A sample is a clear outlier, for instance because all intensities are much higher. This issue can occur during “peak integration and statistics step 5”.

Potential solution

Note: It is out of the scope of this protocol to discuss various outlier tests, or more fundamentally discuss what constitutes an outlier, or when to remove them. This determination is left to the researcher. The goal here is strictly to help understand what might cause outliers when using this method and what steps can be taken to minimize them.

Note: It is important to differentiate between biological and analytical outliers, as these should be treated differently. And, as muscle tissue tends to deal with single samples, as opposed to technical replicates in for instance cell culture experiments, also realize that natural variance is expected.

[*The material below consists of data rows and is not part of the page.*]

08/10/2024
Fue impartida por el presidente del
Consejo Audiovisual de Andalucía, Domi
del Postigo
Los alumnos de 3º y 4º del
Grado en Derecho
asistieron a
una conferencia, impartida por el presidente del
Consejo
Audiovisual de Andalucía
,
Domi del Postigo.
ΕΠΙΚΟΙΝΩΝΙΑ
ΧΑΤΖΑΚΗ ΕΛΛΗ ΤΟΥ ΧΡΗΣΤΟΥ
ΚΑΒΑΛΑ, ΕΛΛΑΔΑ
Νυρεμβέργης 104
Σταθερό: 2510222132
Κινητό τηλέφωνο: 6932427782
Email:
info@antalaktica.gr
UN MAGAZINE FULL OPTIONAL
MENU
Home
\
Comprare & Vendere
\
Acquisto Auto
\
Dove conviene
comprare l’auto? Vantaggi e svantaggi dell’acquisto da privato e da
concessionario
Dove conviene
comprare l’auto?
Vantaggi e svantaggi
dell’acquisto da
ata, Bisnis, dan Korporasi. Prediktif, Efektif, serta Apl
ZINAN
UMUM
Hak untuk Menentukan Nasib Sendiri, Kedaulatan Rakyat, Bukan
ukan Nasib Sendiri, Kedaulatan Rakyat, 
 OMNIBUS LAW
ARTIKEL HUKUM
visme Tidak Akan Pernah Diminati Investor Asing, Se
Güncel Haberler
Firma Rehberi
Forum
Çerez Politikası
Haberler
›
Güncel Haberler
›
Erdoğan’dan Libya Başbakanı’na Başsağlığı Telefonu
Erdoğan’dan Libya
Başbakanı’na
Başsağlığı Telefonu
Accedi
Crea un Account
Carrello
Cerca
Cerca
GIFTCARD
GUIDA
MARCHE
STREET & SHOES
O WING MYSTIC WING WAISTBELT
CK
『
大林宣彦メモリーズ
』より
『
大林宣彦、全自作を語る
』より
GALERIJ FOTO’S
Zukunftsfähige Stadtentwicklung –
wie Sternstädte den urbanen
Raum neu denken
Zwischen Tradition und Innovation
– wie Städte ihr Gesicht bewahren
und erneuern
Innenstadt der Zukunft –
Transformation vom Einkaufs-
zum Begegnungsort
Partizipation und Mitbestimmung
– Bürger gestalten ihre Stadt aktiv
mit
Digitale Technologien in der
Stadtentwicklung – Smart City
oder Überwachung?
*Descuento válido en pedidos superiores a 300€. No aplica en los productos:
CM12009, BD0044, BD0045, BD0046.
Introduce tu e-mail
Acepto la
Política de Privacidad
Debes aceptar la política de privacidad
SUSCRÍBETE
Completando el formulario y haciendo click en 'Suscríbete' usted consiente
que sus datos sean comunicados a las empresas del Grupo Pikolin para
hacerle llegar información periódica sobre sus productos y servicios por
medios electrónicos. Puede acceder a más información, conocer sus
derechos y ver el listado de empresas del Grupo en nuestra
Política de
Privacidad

• •Check the peaks of some of the problematic metabolites and their internal standards.
• •Check all correction values. First, check if this sample perhaps received too little of the internal standard mixture. This can be done by plotting all of the internal standard peak areas across samples. If this is the case, the sample should be removed from the dataset. Second, check if the value of muscle weight is correct. Alternative corrections, for instance using a Pierce BCA Protein Assay on the protein pellet can also be considered to corroborate dry tissue weight.
• •Check if there can be a biological origin for the observed changes. For example, we once encountered heart tissue from a “healthy donor” with towering carnitine abundances, skewing plots. As this appeared to be a true biological outlier, the results for this sample were reported to the collaborator as part of the dataset, with a note mentioning the finding.
• •Check for carry-over effects, even though this method typically does not experience many issues in this area. Make sure this sample is not part of a sample group with low metabolite intensities, with this sample being measured after a sample with massive intensities. If this is the case, rerun the analysis, with blanks in between samples.

Resource availability

Lead contact

Riekelt H. Houtkooper (r.h.houtkooper@amsterdamumc.nl).

Materials availability

This study did not generate new unique reagents.

Data and code availability

Metabolomics data from these samples have not been made available here as these data do not belong to the Core Facility Metabolomics. They have been published by Janssens et al. (2022).